Furthermore, as there are important quantities which are expressed in the SI base units and none of them can be expressed as a linear combination of the others the minimum number must be at least seven. I would not be at all surprised to hear an example that makes it more than seven, some field of thought that still has an ad hoc unit that can't be expressed in terms of the SI units. However I can't think of one at the moment. I feel certain someone will remedy that shortly.

Editing to ad the caveat that in past cases our description of the universe has changed to make us realize things which didn't appear to be related turned out to be and the number of base units shrank. So perhaps there is som eleven dimensional theory of everything where all quantities can be expressed in a single unit

 

[mfb]

I certainly can't express electricity with centimeter grams seconds.

Yes you can, at least with Gauß' units.
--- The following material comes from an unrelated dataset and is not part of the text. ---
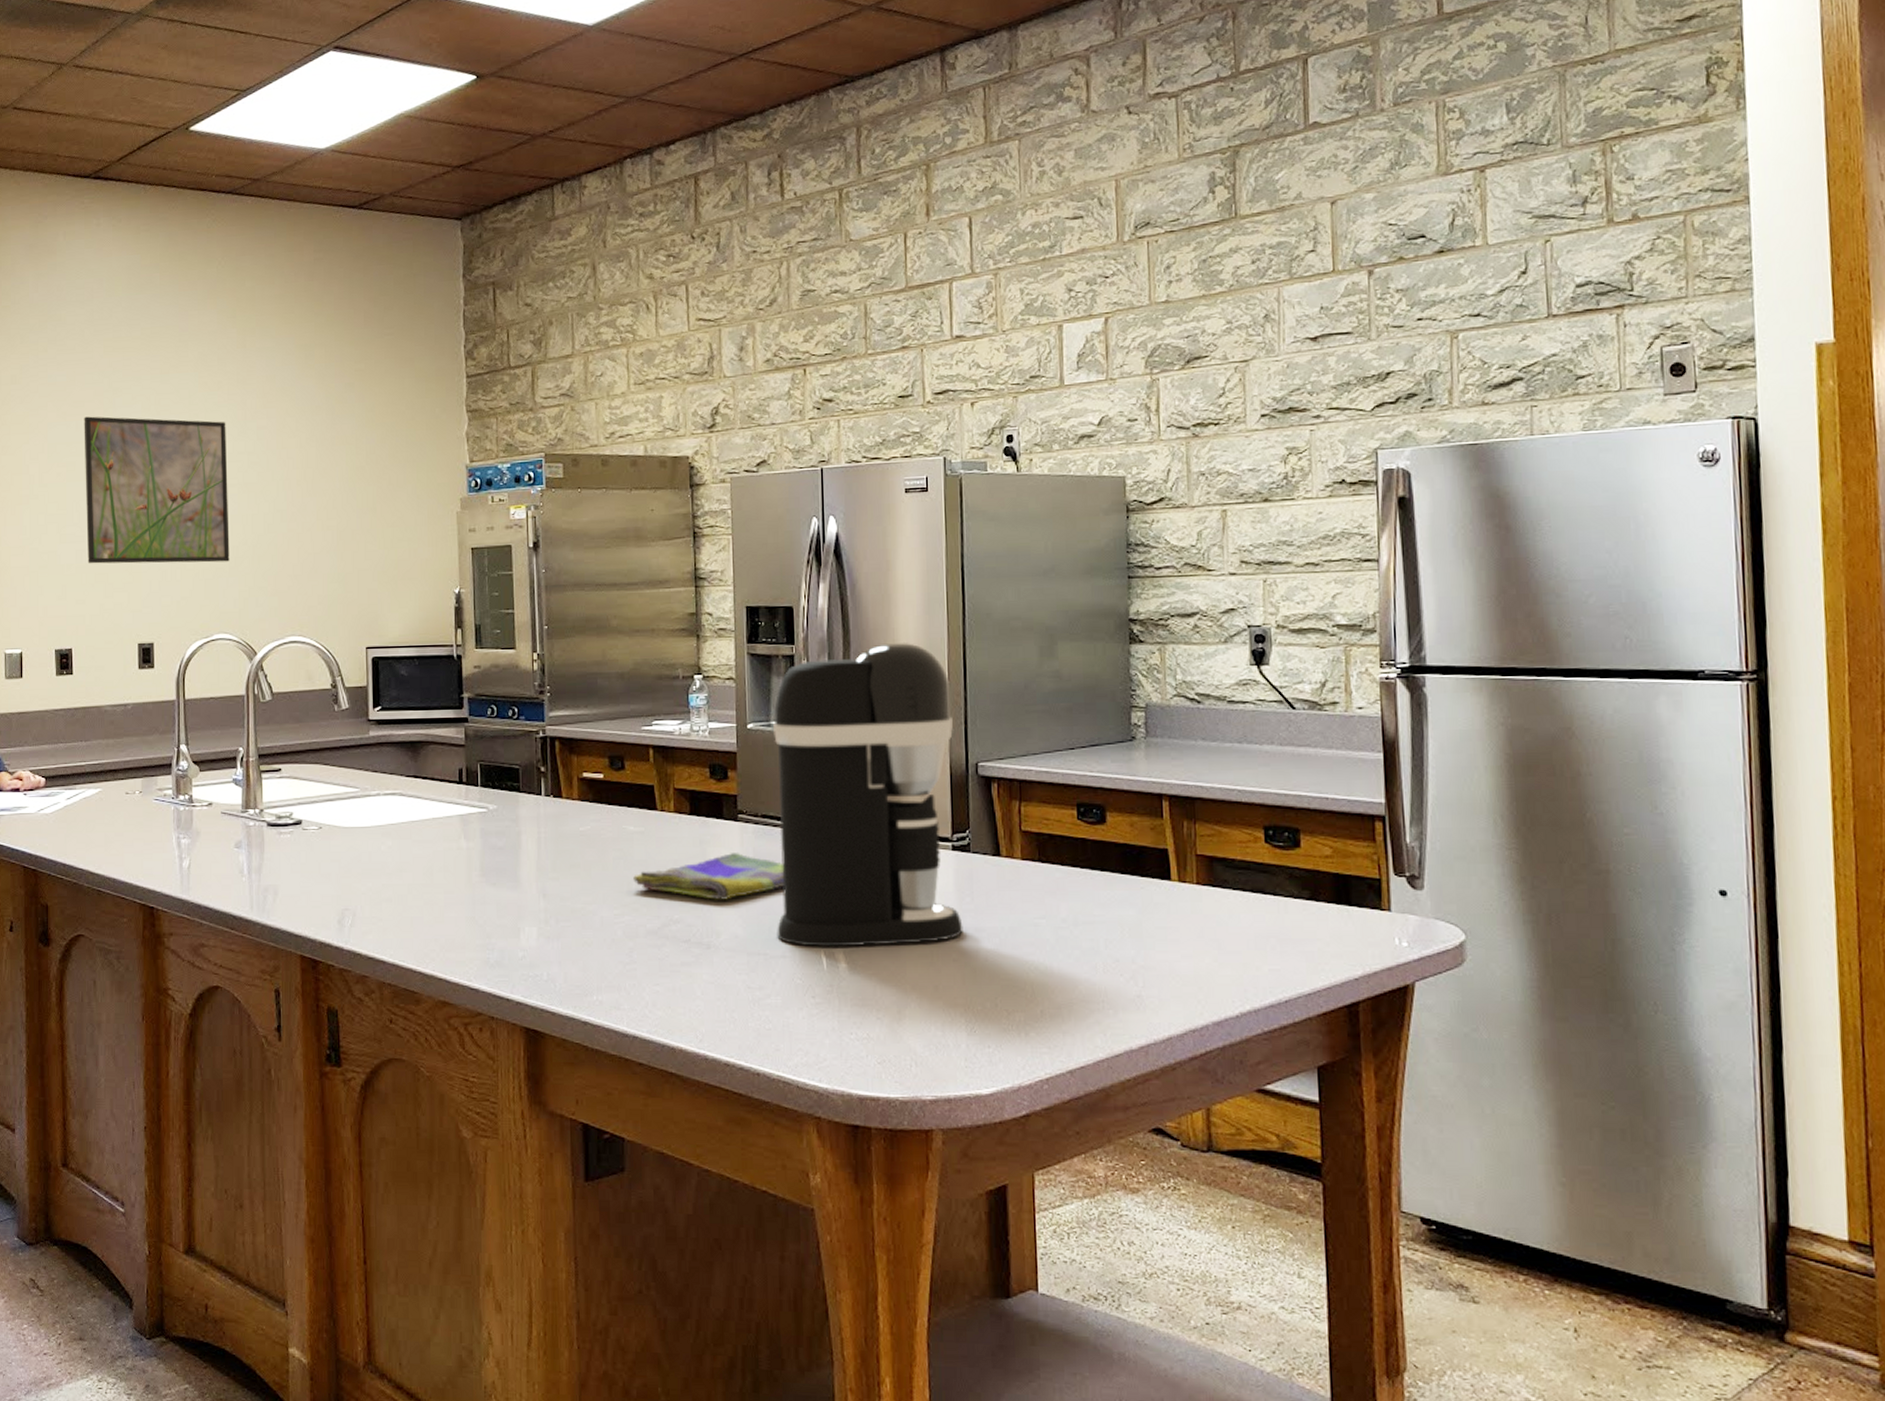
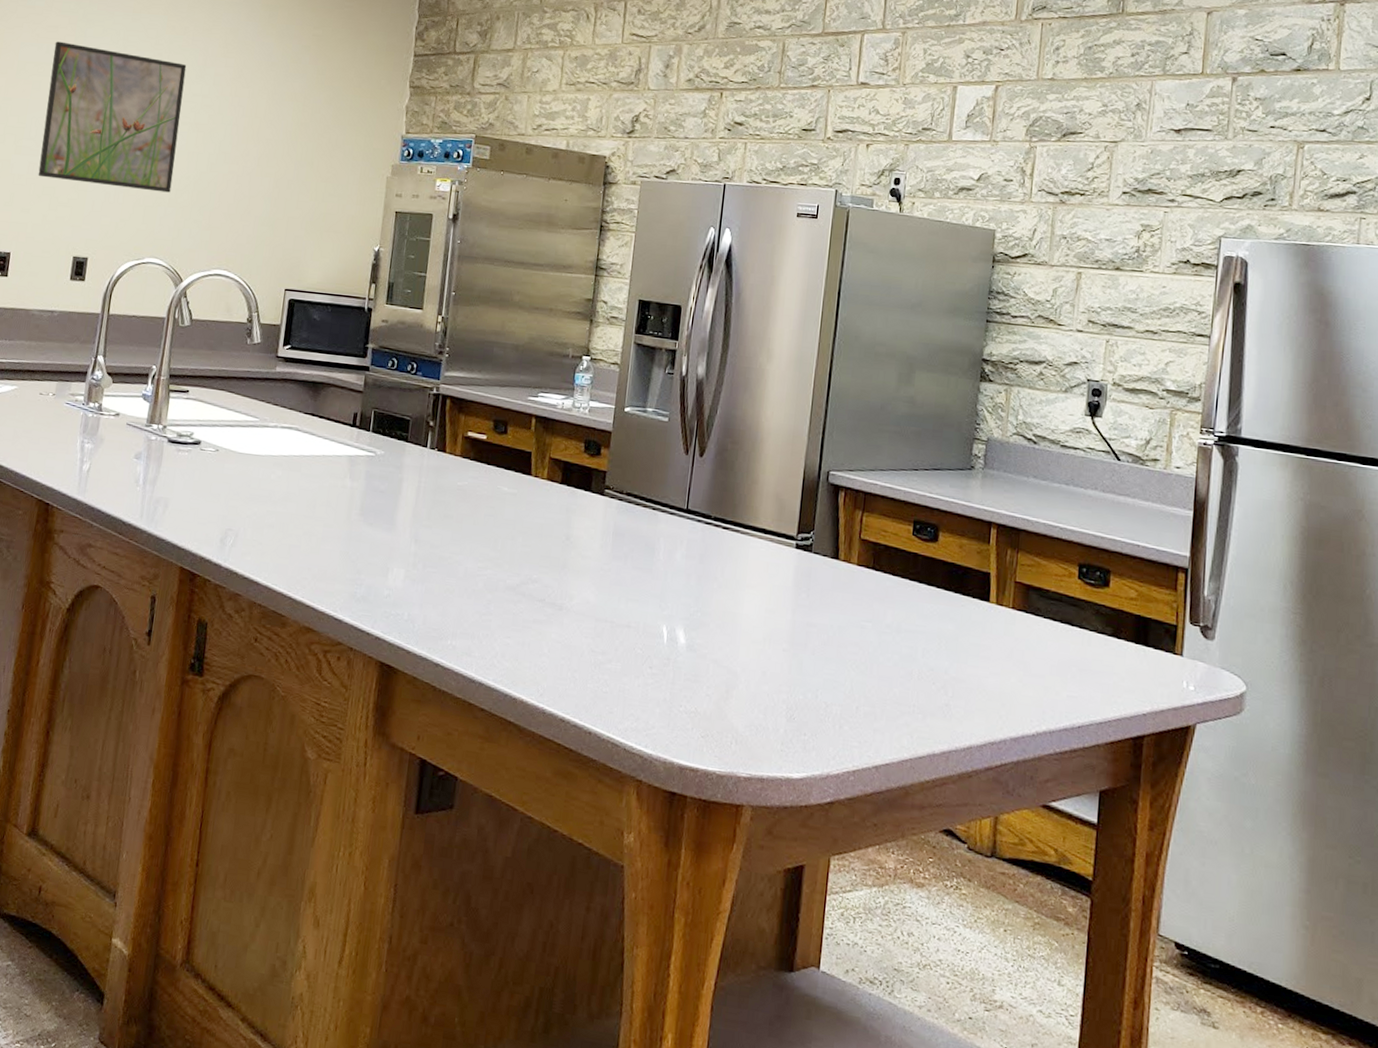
dish towel: present [633,851,784,900] -> none [500,523,640,567]
coffee maker: present [773,642,963,947] -> none [625,350,814,631]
Charge has units $\sqrt{g cm^3} s^{-1}$, voltage is charge/cm, magnetic field strength is voltage/cm, and all other units follow in the usual way.
The German Wikipedia has a list, the corresponding English article doesn't have the same nice list in base units.

 

[Cutter Ketch]

Yes you can, at least with Gauß' units. Charge has units $\sqrt{g cm^3} s^{-1}$, voltage is charge/cm, magnetic field strength is voltage/cm, and all other units follow in the usual way.
The German Wikipedia has a list, the corresponding English article doesn't have the same nice list in base units.

I really really want what I said to be true, and I can just see that it must be true, how can it not be true, and yet it appears it isn't true. Sorry for the ignorance. I'll be over in the corner in denial for awhile trying to figure out where they hid the missing unit in the Gaussian system.

 

[Dale]

I certainly can't express electricity with centimeter grams seconds.
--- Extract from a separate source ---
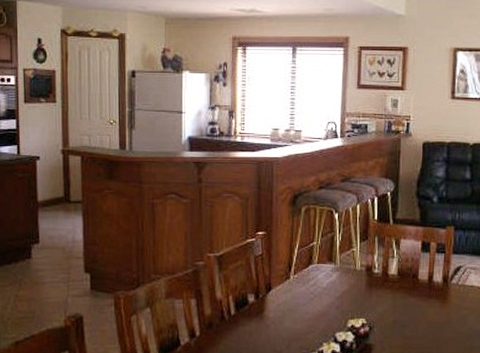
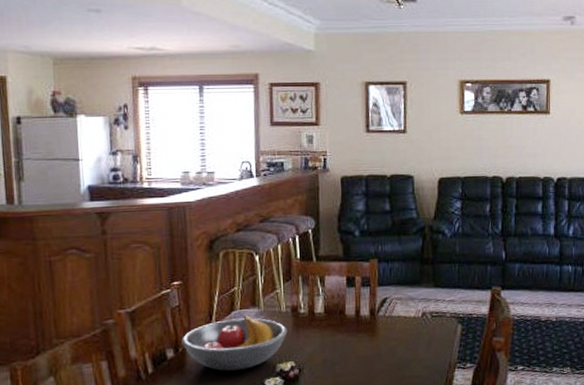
fruit bowl: none [262,269,361,321] -> present [182,314,288,371]

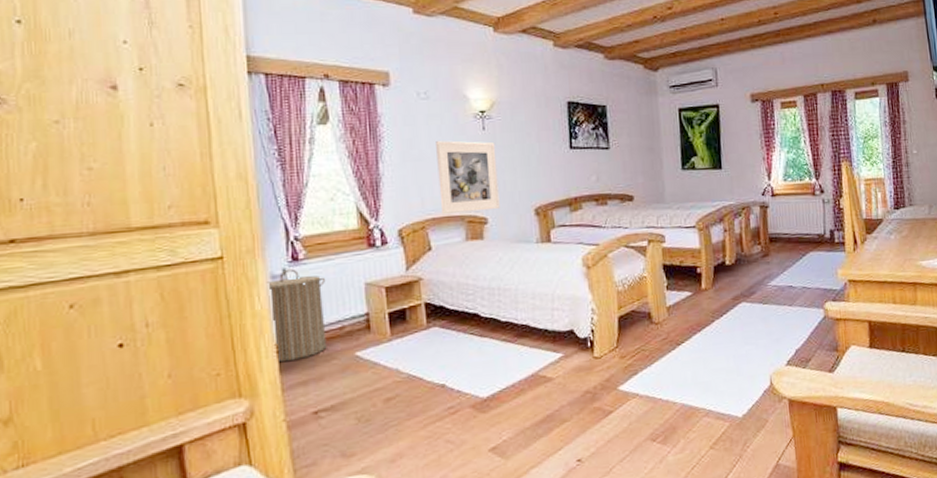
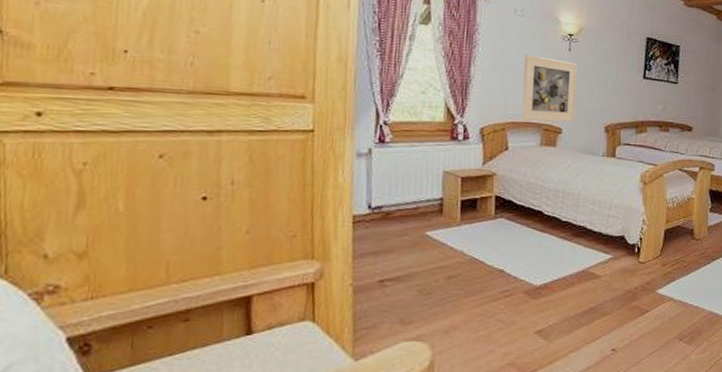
laundry hamper: present [266,268,327,363] -> none [351,149,408,233]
As @mfb answered, you certainly can. Understanding the CGS statcoulomb was one of two key turning points in my understanding of units and unit systems.

I don't think the number of units can be arbitrarily small.

I agree. It is not arbitrarily small. It is 1.

https://en.m.wikipedia.org/wiki/Geometrized_unit_system

 

[Orodruin]

How many base units you use is often a matter of convention, but there really is physics in using more than one.

Consider length and time. In relativity it becomes clear that they are only two different aspects of the same thing, displacements in space-time. As such, it really does not make sense to use different units to describe them and physicists often work in units where $c = 1$ (dimensionless). Of course you can stick to using different units to measure times and lengths, but this is nothing really strange as you can have several different units to measure the same thing (e.g., you can measure mass in kg or in pounds). In this sense, $c$ is just a conversion factor between different sets of units. When you use different units for the same basic physical dimension, this conversion factor is going to pop up in a lot of places, just like $c$ does in relativity.

Another analogy is that spatial directions are many times not really the same. For example, on the sea, a displacement of 10 fathoms in the horizontal direction would be rather inconsequential while the same displacement in the vertical direction would be rather noticeable. It makes sense to use fathoms to measure vertical distance, but horizontal distances would instead be measured in nautical miles. If you start rotating your coordinate system here you would end up with a seemingly arbitrary conversion factor between the units you use for horizontal and vertical distances, namely the ratio (1 nautical mile)/(1 fathom).